■ Action item:
Copy out all lines from the material that contain the string "root".

====== Record excerpts

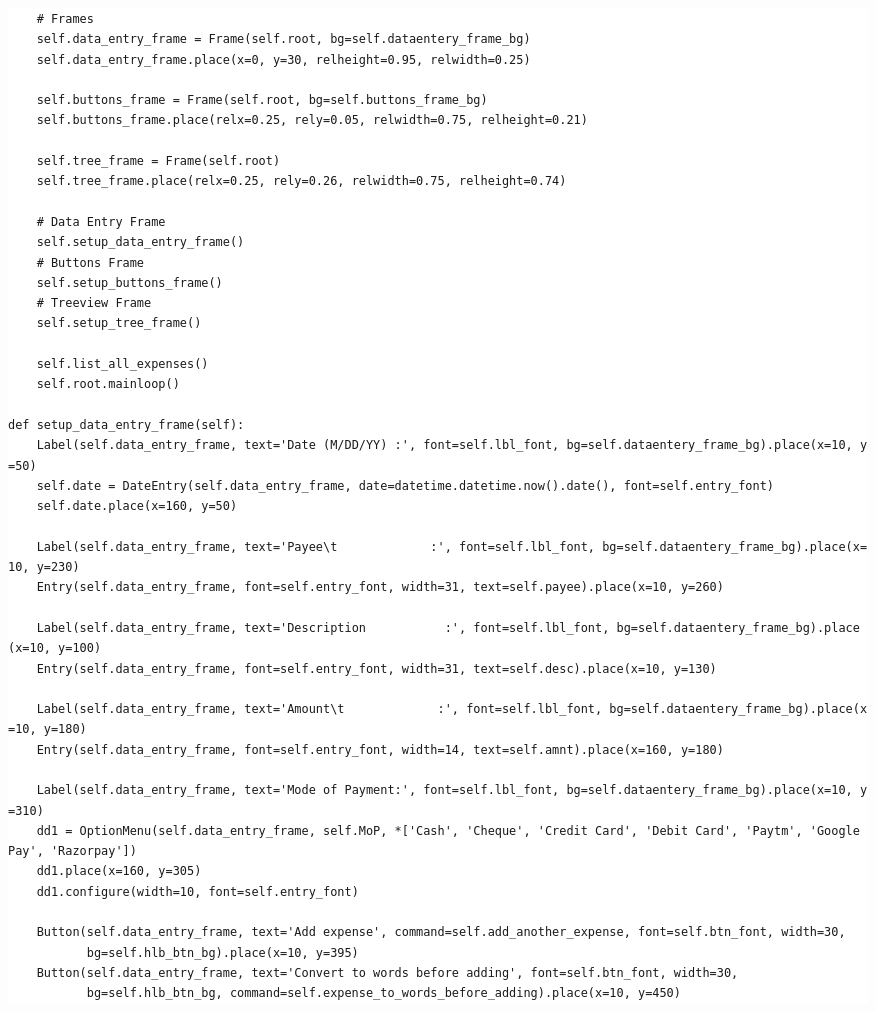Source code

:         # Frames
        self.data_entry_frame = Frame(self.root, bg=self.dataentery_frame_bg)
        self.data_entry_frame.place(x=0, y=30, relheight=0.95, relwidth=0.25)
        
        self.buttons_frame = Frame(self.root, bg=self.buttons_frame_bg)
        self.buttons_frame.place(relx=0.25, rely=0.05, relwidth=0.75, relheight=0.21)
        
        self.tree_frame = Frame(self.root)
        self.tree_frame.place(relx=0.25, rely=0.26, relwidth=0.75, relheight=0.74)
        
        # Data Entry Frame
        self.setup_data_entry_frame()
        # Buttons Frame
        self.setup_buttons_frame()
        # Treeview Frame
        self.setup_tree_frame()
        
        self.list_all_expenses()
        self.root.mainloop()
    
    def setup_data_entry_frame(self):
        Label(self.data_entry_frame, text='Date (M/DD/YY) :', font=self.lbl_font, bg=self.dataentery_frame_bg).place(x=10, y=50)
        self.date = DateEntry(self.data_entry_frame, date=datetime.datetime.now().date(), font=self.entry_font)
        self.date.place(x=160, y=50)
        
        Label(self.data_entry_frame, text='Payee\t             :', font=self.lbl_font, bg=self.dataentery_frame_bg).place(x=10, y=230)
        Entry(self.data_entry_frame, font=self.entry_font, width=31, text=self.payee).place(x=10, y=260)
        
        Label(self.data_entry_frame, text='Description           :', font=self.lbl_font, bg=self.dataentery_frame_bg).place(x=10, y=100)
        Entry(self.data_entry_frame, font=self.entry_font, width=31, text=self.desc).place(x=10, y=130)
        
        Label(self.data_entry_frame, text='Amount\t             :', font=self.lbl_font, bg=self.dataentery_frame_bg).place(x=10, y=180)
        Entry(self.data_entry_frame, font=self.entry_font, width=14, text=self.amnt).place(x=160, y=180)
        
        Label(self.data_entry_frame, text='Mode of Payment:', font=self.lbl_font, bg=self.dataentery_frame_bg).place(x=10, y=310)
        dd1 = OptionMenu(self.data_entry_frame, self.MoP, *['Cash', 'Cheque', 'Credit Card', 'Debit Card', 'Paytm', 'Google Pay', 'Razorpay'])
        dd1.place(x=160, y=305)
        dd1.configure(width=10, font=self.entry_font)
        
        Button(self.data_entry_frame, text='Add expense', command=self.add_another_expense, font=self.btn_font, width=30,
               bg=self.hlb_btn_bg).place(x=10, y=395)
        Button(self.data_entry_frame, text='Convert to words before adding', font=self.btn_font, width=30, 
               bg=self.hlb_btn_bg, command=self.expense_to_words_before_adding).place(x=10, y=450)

============

■ Task output:
        self.data_entry_frame = Frame(self.root, bg=self.dataentery_frame_bg)
        self.buttons_frame = Frame(self.root, bg=self.buttons_frame_bg)
        self.tree_frame = Frame(self.root)
        self.root.mainloop()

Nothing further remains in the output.